There is a famous saying about black mambas: "Why is the head of a black mamba shaped like a coffin? Because it can put you into one!". Nonetheless, these animals are fascinating. They are large, growing up to 4.5 meters in length, although their average size is below 3 meters. This makes the black mamba the second longest venomous snake in the world, after the king cobra. They have a slender and agile body, and, uniquely among the five species of mamba, they live on the ground most of their lives. These animals rule over the grasslands of Africa, which I have not yet had the pleasure to visit. I hope to go to Africa soon.
Mamba venom is famous for containing dendrotoxins, 59 amino acid neurotoxins that block very specific subtypes of potassium channels in nerve membranes and thus facilitate neurotransmitter release. Interestingly, because of their potency and specificity for certain subtypes of the receptors, these toxins have been used as pharmacological tools to elaborate the structure-function of the channel proteins.
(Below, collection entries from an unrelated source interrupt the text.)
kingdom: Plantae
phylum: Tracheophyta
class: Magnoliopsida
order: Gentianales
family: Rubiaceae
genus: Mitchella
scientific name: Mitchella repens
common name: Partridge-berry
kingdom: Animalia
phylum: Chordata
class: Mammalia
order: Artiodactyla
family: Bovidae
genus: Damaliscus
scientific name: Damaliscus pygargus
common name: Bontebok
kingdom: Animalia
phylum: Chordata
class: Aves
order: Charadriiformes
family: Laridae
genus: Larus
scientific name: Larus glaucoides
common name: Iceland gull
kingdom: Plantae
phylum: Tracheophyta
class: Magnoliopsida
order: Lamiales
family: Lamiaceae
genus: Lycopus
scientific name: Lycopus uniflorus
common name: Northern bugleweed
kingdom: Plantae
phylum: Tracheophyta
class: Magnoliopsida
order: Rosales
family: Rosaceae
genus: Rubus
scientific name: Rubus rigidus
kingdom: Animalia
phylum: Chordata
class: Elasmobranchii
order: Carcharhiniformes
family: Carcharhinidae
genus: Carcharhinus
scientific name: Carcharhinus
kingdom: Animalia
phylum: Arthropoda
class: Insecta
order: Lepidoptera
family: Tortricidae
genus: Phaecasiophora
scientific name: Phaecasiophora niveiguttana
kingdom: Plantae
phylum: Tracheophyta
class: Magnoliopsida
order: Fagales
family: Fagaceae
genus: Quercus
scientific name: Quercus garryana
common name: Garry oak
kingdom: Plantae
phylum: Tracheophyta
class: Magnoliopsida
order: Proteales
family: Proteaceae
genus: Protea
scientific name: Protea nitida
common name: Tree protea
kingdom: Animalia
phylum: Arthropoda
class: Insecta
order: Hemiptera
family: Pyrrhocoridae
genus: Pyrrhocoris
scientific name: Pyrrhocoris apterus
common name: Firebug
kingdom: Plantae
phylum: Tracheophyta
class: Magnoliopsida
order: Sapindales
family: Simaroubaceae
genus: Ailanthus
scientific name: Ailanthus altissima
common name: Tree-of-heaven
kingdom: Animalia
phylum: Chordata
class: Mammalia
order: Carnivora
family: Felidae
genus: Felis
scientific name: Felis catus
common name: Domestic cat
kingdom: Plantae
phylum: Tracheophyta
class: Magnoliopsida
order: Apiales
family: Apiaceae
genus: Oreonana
This demonstrates that snake venom is not only useful for the pharmaceutical industry, but also for investigating the structure and function properties of general physiology.
The venoms also contain fasciculin toxins (of the 'three-finger snake toxins' family), also unique to mamba venoms, that inhibit the workings of acetylcholinesterase, thus enhancing the effects of the neurotransmitter cholinesterase causing generalized muscle fasciculation ('muscle twitch').